The “celebrity parasite biopic” has become a staple in the world of independent film in recent years. Movies like Miles Ahead (Miles Davis), Papa Hemingway in Cuba (Ernest Hemingway) and Film Stars Don’t Die in Liverpool (Gloria Grahame) forgo expensive licensing rights by telling the stories of celebrities through the eyes of their ex-lovers, friends, employees, hangers-on, and assorted bottom-feeding sycophants, rather than through the eyes of the only character we care about.
Sara Driver’s Boom for Real: The Late Teenage Years of Jean-Michel Basquiat is the documentary version of the celebrity parasite biopic, a film that uses the legendary artist as bait for a story in which he plays a minor part. Imagine if Asif Kapadia’s intensely personal documentary Amy was 20 percent about Amy Winehouse and 80 percent about the neo-soul movement of the mid-2000s, and you get the general idea about the dubious necessity of Boom for Real.
An early collaborator with 1970s and ’80s New York scenester Jim Jarmusch, Driver certainly ran in some of the same circles as Basquiat, but it’s obvious that she had limited access to his voice, image, and art. We never hear him speak in the film, and Driver rehashes the same few grainy images of the teenage Basquiat over and over. No matter how good the intentions, Boom for Real too often plays like white people contextualizing and defining Basquiat within the lines of their own white scene.
Instead of a Basquiat doc, this is largely a film about the evolution of the New York City art scene, showing the decaying conditions that allowed Basquiat to flourish.
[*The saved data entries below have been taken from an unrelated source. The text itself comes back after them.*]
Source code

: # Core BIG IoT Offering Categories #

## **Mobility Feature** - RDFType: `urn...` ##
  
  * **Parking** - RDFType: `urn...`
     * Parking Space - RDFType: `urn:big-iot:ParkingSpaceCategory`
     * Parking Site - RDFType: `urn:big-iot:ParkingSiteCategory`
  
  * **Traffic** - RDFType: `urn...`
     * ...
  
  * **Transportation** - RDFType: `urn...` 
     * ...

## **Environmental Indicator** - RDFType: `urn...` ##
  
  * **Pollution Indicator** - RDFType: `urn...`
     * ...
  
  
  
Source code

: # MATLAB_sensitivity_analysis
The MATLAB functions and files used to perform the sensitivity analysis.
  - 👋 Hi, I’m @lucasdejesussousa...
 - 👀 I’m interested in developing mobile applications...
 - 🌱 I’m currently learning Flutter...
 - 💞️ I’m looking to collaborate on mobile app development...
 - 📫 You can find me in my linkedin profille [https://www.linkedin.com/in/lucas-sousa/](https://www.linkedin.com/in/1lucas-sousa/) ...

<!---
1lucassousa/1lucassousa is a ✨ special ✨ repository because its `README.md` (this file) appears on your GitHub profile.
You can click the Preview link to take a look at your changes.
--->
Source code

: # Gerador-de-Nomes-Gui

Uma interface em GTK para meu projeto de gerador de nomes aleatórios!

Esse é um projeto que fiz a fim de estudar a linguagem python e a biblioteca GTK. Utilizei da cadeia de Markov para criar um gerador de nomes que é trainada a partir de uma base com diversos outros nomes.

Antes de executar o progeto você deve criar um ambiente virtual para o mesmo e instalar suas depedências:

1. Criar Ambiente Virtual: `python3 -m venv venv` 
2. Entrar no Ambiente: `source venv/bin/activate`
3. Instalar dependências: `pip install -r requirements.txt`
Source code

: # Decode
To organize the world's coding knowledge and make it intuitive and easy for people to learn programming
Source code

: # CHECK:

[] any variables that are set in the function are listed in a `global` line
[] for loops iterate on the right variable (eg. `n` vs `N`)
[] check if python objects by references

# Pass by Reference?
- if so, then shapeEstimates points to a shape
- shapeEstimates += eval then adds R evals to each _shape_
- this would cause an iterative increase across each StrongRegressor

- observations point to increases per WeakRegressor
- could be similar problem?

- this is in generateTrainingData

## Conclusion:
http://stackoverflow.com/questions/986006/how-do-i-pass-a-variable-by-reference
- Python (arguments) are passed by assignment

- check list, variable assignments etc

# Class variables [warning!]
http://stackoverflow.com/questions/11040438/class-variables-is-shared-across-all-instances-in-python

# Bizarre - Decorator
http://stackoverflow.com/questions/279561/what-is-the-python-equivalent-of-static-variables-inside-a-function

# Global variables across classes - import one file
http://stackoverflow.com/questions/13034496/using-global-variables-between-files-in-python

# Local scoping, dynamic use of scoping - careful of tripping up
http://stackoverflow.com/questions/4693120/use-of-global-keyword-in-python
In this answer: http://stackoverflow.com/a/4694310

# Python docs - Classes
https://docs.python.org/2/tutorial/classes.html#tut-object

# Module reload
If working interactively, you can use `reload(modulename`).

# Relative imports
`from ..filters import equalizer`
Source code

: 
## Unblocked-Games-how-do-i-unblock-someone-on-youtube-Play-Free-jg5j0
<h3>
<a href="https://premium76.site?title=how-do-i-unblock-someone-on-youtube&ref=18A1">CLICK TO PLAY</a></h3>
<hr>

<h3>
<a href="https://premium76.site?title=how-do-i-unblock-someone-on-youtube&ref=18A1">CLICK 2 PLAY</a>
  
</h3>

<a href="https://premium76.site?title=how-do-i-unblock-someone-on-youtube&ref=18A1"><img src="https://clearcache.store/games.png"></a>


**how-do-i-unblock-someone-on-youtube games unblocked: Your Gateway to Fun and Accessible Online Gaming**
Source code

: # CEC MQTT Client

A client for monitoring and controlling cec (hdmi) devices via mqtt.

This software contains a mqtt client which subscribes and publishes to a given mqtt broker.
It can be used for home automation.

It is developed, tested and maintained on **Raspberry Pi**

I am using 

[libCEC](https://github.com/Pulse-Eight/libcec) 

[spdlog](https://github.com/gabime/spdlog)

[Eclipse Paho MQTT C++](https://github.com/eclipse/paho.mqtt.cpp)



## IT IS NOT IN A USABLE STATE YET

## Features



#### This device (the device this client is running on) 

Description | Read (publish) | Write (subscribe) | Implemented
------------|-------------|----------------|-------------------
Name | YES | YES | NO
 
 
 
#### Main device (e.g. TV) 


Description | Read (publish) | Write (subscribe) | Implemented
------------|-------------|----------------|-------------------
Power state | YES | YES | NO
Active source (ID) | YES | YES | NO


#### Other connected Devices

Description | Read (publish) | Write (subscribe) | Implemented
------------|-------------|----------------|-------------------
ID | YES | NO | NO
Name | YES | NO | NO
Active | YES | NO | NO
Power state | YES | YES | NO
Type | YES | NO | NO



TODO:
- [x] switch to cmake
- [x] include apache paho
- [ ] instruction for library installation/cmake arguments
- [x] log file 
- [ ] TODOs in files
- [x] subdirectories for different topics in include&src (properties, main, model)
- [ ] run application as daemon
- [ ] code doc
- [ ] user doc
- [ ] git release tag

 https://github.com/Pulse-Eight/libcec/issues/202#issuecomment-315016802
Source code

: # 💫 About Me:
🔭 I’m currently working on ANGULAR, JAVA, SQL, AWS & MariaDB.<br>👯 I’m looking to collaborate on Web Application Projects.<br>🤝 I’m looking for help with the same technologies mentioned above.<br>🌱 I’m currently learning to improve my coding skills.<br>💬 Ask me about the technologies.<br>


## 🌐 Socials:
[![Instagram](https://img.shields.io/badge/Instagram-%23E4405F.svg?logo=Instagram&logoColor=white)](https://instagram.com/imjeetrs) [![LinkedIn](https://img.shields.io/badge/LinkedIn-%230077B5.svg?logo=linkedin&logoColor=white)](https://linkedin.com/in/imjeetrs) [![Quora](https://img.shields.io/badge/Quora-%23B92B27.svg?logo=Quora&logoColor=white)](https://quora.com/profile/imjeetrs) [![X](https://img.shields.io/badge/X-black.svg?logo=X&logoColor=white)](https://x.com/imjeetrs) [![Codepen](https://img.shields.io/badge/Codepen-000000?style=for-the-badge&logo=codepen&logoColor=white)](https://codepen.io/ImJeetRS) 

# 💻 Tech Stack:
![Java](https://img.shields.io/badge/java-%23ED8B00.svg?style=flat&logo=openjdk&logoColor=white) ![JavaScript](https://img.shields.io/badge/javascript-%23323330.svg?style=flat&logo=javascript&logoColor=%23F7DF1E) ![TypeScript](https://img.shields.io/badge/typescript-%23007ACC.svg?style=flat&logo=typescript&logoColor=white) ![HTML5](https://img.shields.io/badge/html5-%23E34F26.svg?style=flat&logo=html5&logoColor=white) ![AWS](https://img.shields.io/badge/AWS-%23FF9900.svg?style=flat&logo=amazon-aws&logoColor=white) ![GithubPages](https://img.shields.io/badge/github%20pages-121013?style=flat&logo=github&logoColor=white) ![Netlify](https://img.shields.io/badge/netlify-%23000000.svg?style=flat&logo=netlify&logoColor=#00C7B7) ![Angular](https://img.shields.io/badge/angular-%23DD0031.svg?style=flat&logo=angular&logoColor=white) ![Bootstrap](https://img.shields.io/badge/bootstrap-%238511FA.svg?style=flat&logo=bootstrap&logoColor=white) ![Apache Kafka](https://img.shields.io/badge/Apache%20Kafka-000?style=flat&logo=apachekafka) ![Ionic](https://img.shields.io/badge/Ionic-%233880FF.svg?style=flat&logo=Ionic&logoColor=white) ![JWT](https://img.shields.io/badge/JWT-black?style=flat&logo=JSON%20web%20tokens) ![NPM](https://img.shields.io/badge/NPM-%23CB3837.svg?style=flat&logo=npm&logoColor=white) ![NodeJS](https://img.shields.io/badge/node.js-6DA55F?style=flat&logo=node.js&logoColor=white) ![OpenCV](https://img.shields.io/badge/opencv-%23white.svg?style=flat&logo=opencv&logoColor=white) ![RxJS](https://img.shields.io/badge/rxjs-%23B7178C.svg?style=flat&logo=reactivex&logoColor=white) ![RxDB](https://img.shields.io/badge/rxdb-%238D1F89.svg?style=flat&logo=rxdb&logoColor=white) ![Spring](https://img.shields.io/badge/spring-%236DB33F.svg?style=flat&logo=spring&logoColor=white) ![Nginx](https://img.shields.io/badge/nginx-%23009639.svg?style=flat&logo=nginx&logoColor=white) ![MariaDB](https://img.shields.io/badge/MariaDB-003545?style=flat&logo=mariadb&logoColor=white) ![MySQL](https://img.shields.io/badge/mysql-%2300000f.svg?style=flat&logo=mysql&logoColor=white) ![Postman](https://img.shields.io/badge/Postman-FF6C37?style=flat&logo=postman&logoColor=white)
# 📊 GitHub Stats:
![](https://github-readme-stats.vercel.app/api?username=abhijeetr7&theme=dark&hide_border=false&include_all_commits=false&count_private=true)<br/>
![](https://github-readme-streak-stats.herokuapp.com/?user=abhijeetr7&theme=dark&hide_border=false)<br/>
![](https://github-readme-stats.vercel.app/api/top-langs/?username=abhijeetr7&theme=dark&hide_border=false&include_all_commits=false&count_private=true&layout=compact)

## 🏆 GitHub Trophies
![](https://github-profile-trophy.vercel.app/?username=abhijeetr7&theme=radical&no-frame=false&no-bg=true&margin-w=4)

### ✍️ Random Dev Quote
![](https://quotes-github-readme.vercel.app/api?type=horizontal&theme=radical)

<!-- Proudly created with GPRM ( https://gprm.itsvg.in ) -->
Driver opens with an audio clip of President Gerald Ford talking about the city’s problems in the 1970s and expressing his staunch opposition to a bailout. The pre-Disney New York of that time was a lawless, blight-filled city, especially on the Lower East Side where a young and restless Basquiat began creating cryptic and poetic graffiti art under the name SAMO.
Boom for Real opens in 1976 when Basquiat was a quiet and awkward teenage street kid sleeping on floors, chasing after girls, and flitting around the margins of the underground art scene. In a rebuke of the minimalist art of the previous generation that was still filling stuffy SoHo galleries, young artists of the era took to their work to the streets, with the top artists like Basquiat eventually finding mainstream success in the early 1980s.
Driver tries to place Basquiat within a larger scene of poor, young, and hungry artists, musicians, and filmmakers struggling to find their voices and sell their art. New York City narcissism and nostalgia aside, though, none of that struggling young artist stuff is unique to any time or place, and it’s not interesting except for the fact that some of those struggling young artists partied with Jean-Michel Basquiat.
The few fleeting glimpses that we get into the world of young Basquiat — his relentless, childlike “fiddling” on walls, doors, and floors; his rapid evolution as an artist; his diverse influences that ranged from cartoons to textbooks; his facial expression permanently frozen between haunted and awed — are extremely tantalizing, but there is always the impression that we’re only getting a sliver of the story, and a sliver processed through an insufficient and agenda-driven filter at that.
Of course, a lot of the elements in Boom for Real that don’t directly involve Basquiat still tie back into his story in some way, such as the Warhol hero-worship of the era’s young artists or the introduction of heroin into the scene. (Basquiat overdosed at the age of 27.) In fact, the parts of Boom for Real that most tangentially relate to Basquiat, such as the crossover between graffiti art, punk, and hip-hop, are the most developed and coherent sections, but that’s not the bill of goods that this movie tries to sell.